| To do |
(A) In the court opinion excerpt, rewrite the paragraph beginning "NPS also compared each of the alternatives" in shorter form, keeping its main facts.
(B) List every section number of the NPS Policies that the court opinion excerpt cites.
(C) Please resume the court opinion excerpt after its final sentence and write the next few sentences.

| Selected text |

Accordingly, Plaintiffs’ Motion for Summary Judgment is GRANTED and Defendants’ Cross-Motion for Summary Judgment is DENIED. The Winter Use Plan, 2007 ROD, and 2007 FEIS are vacated and remanded to the agency for proceedings consistent with this opinion. An appropriate Order accompanies this Memorandum Opinion.

SO ORDERED. 
      
      . Defendants concede that' § 1.4 serves as NPS’s official interpretation of the Organic Act and is therefore enforceable against NPS. See Fed. Reply to GYC at 5, n. 5. Relying on Wilderness Society v. Norton, 434 F.3d 584, 596-97 (D.C.Cir.2006), however, Defendants contend that other portions of the NPS Policies, which are not official interpretations of a statute or regulation, are not judicially enforceable. The Court agrees. Accordingly, the Court will focus solely on § 1.4 of the NPS Policies as the official and enforceable interpretation of the Organic Act. However, the Court finds that statements made in other portions of the NPS Policies may be relevant to the same extent that NPS relied upon those statements in making the decisions under review. See 2007 ROD at 27 (Relying on NPS Policies §§ 4.7.1, 4.9, and 8.2). As other courts in this district have done, this Court "will refer to the NPS Policies insofar as the decisions under review have done so.” Sierra Club v. Mainella, 459 F.Supp.2d 76, 79 n. 1 (D.D.C.2006).
     
      
      . NPS also compared each of the alternatives to "current conditions” and "historical conditions.” According to the Final Sound Modeling Report, "current conditions” were modeled at an average of 260 snowmobiles per day and twenty-nine snowcoaches per day. AR 125352 at 31. Historical conditions were modeled at 1400 snowmobile entries per day and forty snowcoaches. Id. The Sound Modeling Report indicates that these figures were provided by the NPS as estimates of actual use. However, the 2007 ROD states that the historical average was 795 snowmobiles per day. 2007 ROD at 20. Accordingly, it is unclear why the model based the results for “historic conditions” on a daily average of 1400, almost twice the actual daily average under "historic conditions.” This major discrepancy between the definition of historical conditions in the modeling study and the ROD undermines any arguable usefulness of employing historical conditions as a point of comparison for the evaluation of the alternatives.

| Available data |
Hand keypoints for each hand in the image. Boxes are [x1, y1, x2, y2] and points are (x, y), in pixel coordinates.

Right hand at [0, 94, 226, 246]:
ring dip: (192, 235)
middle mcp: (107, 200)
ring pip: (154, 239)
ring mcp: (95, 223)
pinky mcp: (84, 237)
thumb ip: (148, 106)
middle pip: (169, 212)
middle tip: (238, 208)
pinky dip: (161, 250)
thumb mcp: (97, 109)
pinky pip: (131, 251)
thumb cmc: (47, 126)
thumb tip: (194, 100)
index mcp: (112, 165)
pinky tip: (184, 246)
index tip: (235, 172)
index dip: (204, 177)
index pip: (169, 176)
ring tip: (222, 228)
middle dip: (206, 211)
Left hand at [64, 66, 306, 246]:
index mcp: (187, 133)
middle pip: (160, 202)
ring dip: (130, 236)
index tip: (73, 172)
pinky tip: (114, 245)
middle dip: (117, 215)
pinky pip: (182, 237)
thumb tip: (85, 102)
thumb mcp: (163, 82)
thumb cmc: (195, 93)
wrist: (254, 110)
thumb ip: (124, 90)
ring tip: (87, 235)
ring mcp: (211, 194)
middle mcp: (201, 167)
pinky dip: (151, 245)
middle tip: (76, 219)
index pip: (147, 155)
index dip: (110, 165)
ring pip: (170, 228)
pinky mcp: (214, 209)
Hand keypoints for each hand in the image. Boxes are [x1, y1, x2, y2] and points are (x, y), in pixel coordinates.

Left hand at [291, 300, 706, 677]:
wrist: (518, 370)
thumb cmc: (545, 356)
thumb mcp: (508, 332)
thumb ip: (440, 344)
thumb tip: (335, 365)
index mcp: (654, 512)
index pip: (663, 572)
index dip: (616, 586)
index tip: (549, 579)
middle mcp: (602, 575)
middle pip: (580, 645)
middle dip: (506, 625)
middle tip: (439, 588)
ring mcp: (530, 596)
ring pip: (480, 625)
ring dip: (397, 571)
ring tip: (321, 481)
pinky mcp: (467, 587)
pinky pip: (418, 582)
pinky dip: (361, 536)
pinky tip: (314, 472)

| Task-by-task results |
(A) NPS compared each alternative with "current conditions" and "historical conditions." The Final Sound Modeling Report modeled current conditions at an average of 260 snowmobiles and twenty-nine snowcoaches per day. It modeled historical conditions at 1400 snowmobile entries and forty snowcoaches per day, using figures NPS provided as estimates of actual use. The 2007 ROD, however, gives the historical average as 795 snowmobiles per day. The model's figure is almost twice that, and the court finds it unclear why. This major discrepancy undermines any usefulness of historical conditions as a benchmark for evaluating the alternatives.

(B)
§ 1.4
§ 4.7.1
§ 4.9
§ 8.2

(C)
     
      
      . The winter season in Yellowstone runs from December to March. The White et al. report labels winter seasons according to the year in which the season ended. For example, the 2002-2003 winter season is known as "winter 2003.” Accordingly, the data collected between the 2003 and 2006 winters actually spans four winter seasons. The report specifically indicates that the recommended level of OSV traffic should be kept at or below that observed "during the past three years” of monitoring, which are the years in which the temporary plan was in effect.
     
      
      . The MRLS are set by The Agency for Toxic Substances and Disease Registry (ATSDR). “An MRL is an estimate of the daily human exposure to a hazardous substance that is likely to be without appreciable risk of adverse non-cancer health effects over a specified duration of exposure.” AR 117413 at 16. These estimates are used to identify contaminants and potential health effects that may be of concern at hazardous waste sights. Id.